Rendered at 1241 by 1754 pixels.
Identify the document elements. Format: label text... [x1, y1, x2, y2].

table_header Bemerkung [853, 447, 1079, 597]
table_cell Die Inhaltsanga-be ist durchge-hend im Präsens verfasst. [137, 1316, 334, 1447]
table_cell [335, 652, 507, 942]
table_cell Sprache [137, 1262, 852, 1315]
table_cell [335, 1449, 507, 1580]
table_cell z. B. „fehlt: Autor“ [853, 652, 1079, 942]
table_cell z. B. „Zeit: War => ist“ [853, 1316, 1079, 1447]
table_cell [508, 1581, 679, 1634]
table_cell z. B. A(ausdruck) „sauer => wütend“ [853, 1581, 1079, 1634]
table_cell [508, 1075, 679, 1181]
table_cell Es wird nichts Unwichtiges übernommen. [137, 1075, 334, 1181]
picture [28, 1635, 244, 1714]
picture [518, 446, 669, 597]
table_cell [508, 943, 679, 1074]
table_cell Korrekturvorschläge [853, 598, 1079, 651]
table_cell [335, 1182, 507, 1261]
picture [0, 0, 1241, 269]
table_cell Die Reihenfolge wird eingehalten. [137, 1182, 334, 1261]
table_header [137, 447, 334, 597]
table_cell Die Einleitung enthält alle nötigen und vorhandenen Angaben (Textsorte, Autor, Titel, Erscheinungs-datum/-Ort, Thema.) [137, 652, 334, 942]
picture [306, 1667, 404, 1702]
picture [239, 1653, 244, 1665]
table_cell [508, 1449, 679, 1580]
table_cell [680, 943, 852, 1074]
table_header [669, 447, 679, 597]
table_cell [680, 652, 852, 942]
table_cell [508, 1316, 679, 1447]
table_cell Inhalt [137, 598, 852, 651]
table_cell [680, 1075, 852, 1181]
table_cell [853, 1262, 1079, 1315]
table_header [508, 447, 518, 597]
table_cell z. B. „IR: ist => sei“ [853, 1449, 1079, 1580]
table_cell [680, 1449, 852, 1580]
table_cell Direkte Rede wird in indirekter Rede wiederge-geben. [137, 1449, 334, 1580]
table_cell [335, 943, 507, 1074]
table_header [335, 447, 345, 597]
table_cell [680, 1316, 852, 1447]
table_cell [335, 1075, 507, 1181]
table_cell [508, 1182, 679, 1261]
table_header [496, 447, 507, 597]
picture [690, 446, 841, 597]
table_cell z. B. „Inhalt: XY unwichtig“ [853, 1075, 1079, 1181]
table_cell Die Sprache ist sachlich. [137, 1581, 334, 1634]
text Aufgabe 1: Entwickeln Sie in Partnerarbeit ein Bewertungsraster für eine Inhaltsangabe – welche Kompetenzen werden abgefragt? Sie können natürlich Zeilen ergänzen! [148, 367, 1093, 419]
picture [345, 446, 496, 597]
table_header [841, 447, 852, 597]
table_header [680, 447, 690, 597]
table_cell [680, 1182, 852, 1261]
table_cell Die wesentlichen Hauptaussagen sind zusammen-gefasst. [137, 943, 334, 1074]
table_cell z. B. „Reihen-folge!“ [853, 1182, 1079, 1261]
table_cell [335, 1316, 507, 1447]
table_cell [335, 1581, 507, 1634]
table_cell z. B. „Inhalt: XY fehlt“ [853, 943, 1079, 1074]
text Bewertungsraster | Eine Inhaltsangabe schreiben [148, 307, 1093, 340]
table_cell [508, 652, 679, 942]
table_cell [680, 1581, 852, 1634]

Exercise: Repeat the listing above in full.

Answer to the exercise:
Rendered at 1241 by 1754 pixels.
Identify the document elements. Format: label text... [x1, y1, x2, y2].

table_header Bemerkung [853, 447, 1079, 597]
table_cell Die Inhaltsanga-be ist durchge-hend im Präsens verfasst. [137, 1316, 334, 1447]
table_cell [335, 652, 507, 942]
table_cell Sprache [137, 1262, 852, 1315]
table_cell [335, 1449, 507, 1580]
table_cell z. B. „fehlt: Autor“ [853, 652, 1079, 942]
table_cell z. B. „Zeit: War => ist“ [853, 1316, 1079, 1447]
table_cell [508, 1581, 679, 1634]
table_cell z. B. A(ausdruck) „sauer => wütend“ [853, 1581, 1079, 1634]
table_cell [508, 1075, 679, 1181]
table_cell Es wird nichts Unwichtiges übernommen. [137, 1075, 334, 1181]
picture [28, 1635, 244, 1714]
picture [518, 446, 669, 597]
table_cell [508, 943, 679, 1074]
table_cell Korrekturvorschläge [853, 598, 1079, 651]
table_cell [335, 1182, 507, 1261]
picture [0, 0, 1241, 269]
table_cell Die Reihenfolge wird eingehalten. [137, 1182, 334, 1261]
table_header [137, 447, 334, 597]
table_cell Die Einleitung enthält alle nötigen und vorhandenen Angaben (Textsorte, Autor, Titel, Erscheinungs-datum/-Ort, Thema.) [137, 652, 334, 942]
picture [306, 1667, 404, 1702]
picture [239, 1653, 244, 1665]
table_cell [508, 1449, 679, 1580]
table_cell [680, 943, 852, 1074]
table_header [669, 447, 679, 597]
table_cell [680, 652, 852, 942]
table_cell [508, 1316, 679, 1447]
table_cell Inhalt [137, 598, 852, 651]
table_cell [680, 1075, 852, 1181]
table_cell [853, 1262, 1079, 1315]
table_header [508, 447, 518, 597]
table_cell z. B. „IR: ist => sei“ [853, 1449, 1079, 1580]
table_cell [680, 1449, 852, 1580]
table_cell Direkte Rede wird in indirekter Rede wiederge-geben. [137, 1449, 334, 1580]
table_cell [335, 943, 507, 1074]
table_header [335, 447, 345, 597]
table_cell [680, 1316, 852, 1447]
table_cell [335, 1075, 507, 1181]
table_cell [508, 1182, 679, 1261]
table_header [496, 447, 507, 597]
picture [690, 446, 841, 597]
table_cell z. B. „Inhalt: XY unwichtig“ [853, 1075, 1079, 1181]
table_cell Die Sprache ist sachlich. [137, 1581, 334, 1634]
text Aufgabe 1: Entwickeln Sie in Partnerarbeit ein Bewertungsraster für eine Inhaltsangabe – welche Kompetenzen werden abgefragt? Sie können natürlich Zeilen ergänzen! [148, 367, 1093, 419]
picture [345, 446, 496, 597]
table_header [841, 447, 852, 597]
table_header [680, 447, 690, 597]
table_cell [680, 1182, 852, 1261]
table_cell Die wesentlichen Hauptaussagen sind zusammen-gefasst. [137, 943, 334, 1074]
table_cell z. B. „Reihen-folge!“ [853, 1182, 1079, 1261]
table_cell [335, 1316, 507, 1447]
table_cell [335, 1581, 507, 1634]
table_cell z. B. „Inhalt: XY fehlt“ [853, 943, 1079, 1074]
text Bewertungsraster | Eine Inhaltsangabe schreiben [148, 307, 1093, 340]
table_cell [508, 652, 679, 942]
table_cell [680, 1581, 852, 1634]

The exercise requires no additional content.